Speeding Up Ext3 Filesystems

There are a few things you can do to speed up the ext3 filesystem, and when combined they make a lot of difference!

Firstly, you probably don’t need to store the “last accessed” time of every file and/or every directory, so add “noatime,nodiratime” to the mount options in /etc/fstab (add a comma then that text straight after the word “defaults” in the relevant line of /etc/fstab).

Furthermore, you can optimise the caching of data in the filesystem by adding “data=writeback” to the mount options in /etc/fstab. This is pretty safe as long as your system isn’t very busy and liable to lose power without warning. The only downside is that should it lose power while writing to the disk, a few files may end up with slightly old content in them.

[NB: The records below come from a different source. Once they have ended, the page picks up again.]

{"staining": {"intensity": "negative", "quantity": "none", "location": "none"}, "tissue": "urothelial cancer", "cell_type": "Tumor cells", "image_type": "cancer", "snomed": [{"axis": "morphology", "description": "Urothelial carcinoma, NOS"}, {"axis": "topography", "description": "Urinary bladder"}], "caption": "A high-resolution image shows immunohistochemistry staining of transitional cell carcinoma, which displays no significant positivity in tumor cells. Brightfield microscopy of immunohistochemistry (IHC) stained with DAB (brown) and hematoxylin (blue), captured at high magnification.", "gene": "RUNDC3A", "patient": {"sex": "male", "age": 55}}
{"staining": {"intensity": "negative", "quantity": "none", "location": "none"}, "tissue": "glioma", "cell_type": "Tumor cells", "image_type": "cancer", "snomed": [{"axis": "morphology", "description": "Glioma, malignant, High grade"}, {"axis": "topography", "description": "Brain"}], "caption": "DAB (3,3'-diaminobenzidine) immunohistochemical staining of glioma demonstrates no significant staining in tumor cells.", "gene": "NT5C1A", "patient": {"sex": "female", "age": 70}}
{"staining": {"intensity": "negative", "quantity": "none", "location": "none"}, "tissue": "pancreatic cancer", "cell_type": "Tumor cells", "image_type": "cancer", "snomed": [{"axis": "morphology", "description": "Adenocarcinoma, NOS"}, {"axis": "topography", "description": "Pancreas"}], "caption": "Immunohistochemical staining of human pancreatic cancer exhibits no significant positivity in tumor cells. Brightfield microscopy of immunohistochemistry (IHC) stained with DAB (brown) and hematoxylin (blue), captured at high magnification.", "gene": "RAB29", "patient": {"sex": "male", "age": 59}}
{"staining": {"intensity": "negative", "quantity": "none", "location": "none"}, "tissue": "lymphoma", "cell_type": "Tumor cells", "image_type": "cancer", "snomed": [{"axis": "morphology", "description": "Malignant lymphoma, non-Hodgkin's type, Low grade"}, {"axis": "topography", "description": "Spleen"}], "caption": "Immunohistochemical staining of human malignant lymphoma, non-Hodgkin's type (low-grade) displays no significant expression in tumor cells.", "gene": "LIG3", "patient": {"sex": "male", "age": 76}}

The last one is a little more complicated, but well worth doing. You can change the directories to be B-trees instead of lists, which are a lot faster if you have many files in each directory. Say your filesystem is mounted off /dev/sdb1, for example.
  1. Unmount the filesystem, having stopped all processes that are using it, with “umount /dev/sdb1”.
  2. Change the directory indexing with “tune2fs -O dir_index /dev/sdb1”.
  3. Re-build all the existing directories with “e2fsck -D /dev/sdb1”.
  4. Reboot, or else remount the filesystem and start the processes back up. Rebooting is simpler Happy
  5. That should make your filesystem run a whole lot faster!